Thursday, August 30, 2007


Salad Wrap

Left with a load of leftovers and don’t know what to do? Don’t despair. Leftovers are something that every cook has to deal with unless she is a particularly adept planner. How often have you been faced with extra chapattis or rice at the end of the day and tucked them into the refrigerator with resignation? And despite your best intentions, have you left them there, only to finally dispose of them in the garbage?

Most of us can’t seem to stretch our imaginations when it comes to making innovative use of leftovers. The trick is to convert them into something that not only looks but also tastes different from the original.

Go ahead, experiment – no one will even realise that your salad wraps and pizza uttapas have their origins in mundane leftovers!


Crispy golden brown croquettes wrapped in whole wheat chapatis.

Preparation time: 15 minutes. Cooking time: 30 minutes. Makes 4 wraps.

4 chapatis
2 tbsp Hot and Sweet ketchup
Oil for cooking

For the salad
½ cup shredded cabbage
½ cup shredded lettuce
½ cup grated carrots
½ cup eggless mayonnaise
Salt to taste

For the paneer croquettes
1/2 cup boiled tender corn kernels, crushed
1 cup boiled and grated potatoes
½ cup grated paneer (cottage cheese)
2 tbsp chopped coriander
2 green chillies, finely chopped
¼ teaspoon garam masala
2 teaspoons lemon juice
2 to 3 tbsp bread crumbs
Salt to taste
Oil for cooking

For the salad
Combine all the ingredients for the salad. Divide into 4 equal portions and refrigerate to chill.

For the paneer croquettes
1.Combine all the ingredients in a bowl and mix well.
2.Divide the mixture into 4 equal portions. Shape each portion into even sized croquettes (cylindrical shapes).
3.Heat a non-stick pan and cook each croquette over a high flame, using a little oil until both sides are golden brown in colour.

How to proceed
1.Place one chapati on a clean dry surface.
2.Spread an even layer of the hot and sweet ketchup on it.
3.Put a portion of salad in the centre of the chapati.
4.Place a paneer croquette on top and roll up tightly.
5.Grill on a sandwich griller using a little oil .
6.Repeat to make 3 more wraps.
Serve immediately.


Pizza gets an Indian makeover and it can also be made on the gas without an oven!

Preparation time: 10 minutes. Cooking time: 20 minutes. Makes 2 uttapa pizzas.
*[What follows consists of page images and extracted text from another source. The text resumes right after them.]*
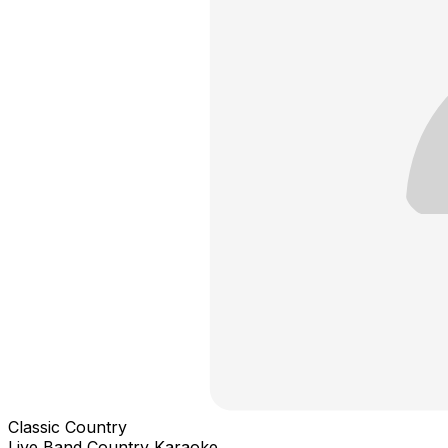
Classic Country
Live Band Country Karaoke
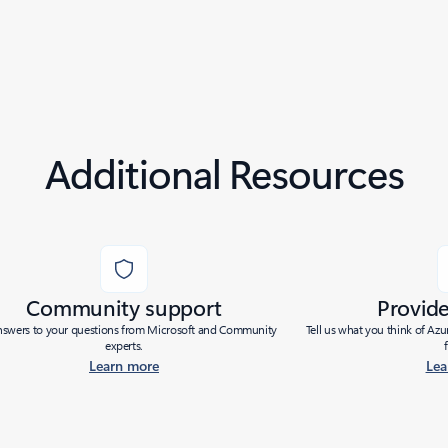
Additional Resources
Community support
Provid
nswers to your questions from Microsoft and Community
Tell us what you think of Az
experts.
Learn more
Lea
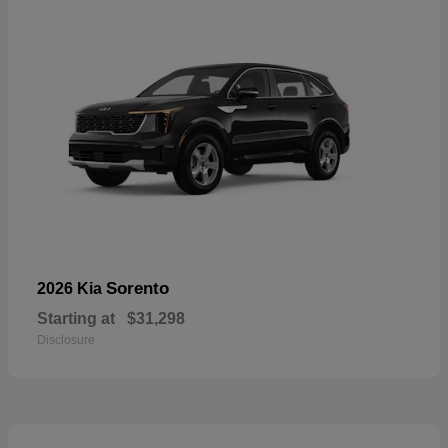
Sorento
2026 Kia
Starting at
$31,298
Disclosure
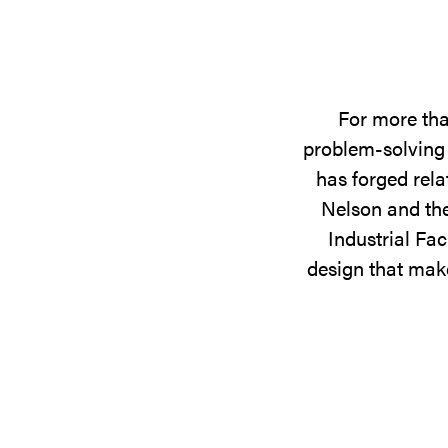
For more tha
problem-solving 
has forged rela
Nelson and the
Industrial Fac
design that make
1 cup leftover dosa batter
¼ cup tomato ketchup
2 tbsp tomato chilli sauce
1 cup grated mozzarella cheese
Oil for greasing and glazing

For the topping
6 capsicum rings
6 tomato slices
6 onion rings

1. Heat a non-stick pan on a medium flame and grease it with a little oil.
2. Pour ½ cup of the batter on it in such a way that it forms a 150 mm. (6”) diameter circle.
3. Lower the flame and allow it to cook for 2 to 3 minutes.
4. Spread some tomato ketchup and tomato chilli sauce on it.
5. Top with 3 slices of each of capsicum, tomatoes and onions.
6. Sprinkle half of the cheese on top.
7. Cover with a lid and cook on a low flame 10 to 15 minutes or till the base is evenly browned and the cheese melts.
8. Repeat with the remaining ingredients to make another uttapa pizza.
Serve hot.


madhuri said...

hello mem,i like ur all recipes and regular visitor of ur site.this recipes is very good in taste and yummy also.infact kids also like is very good way to give all vegetables and salad.thank u so much for sharing recipes with us.hope t see more recipes ike this.........

Mansi Desai said...

Great ideas for leftovers...I made bhajiyas out of leftover rice and parathas out of mung dal last week:) you can find these recipes on my blog


Learn Speaking English said...

Very good ideas to save the leftovers.